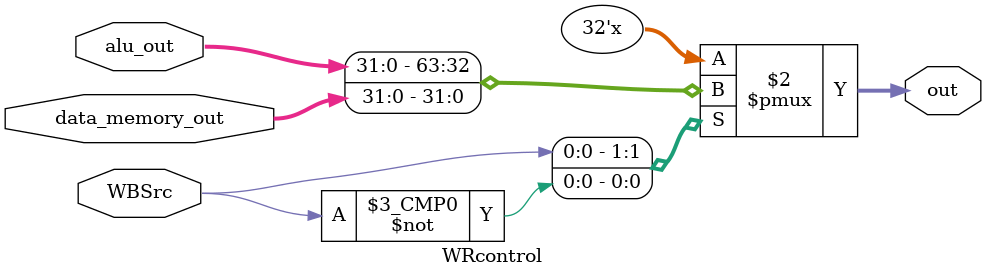
<source format=v>
module WRcontrol (
	input [31:0] data_memory_out,
	input [31:0] alu_out,
	//input [31:0] plus_4_out,
	input  WBSrc,

	output reg [31:0] out
);

always @(*) begin
	case(WBSrc)
		//2'b00: out = plus_4_out;
		1'b1: out = alu_out;
		1'b0: out = data_memory_out;
		default: out = 0;
	endcase // WBSrc
end

endmodule
</source>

■ ■ ■ ■

▶ **Task description**: Lines above containing "WBSrc": how many? Reply with the number only.

▶ **Result below**: 3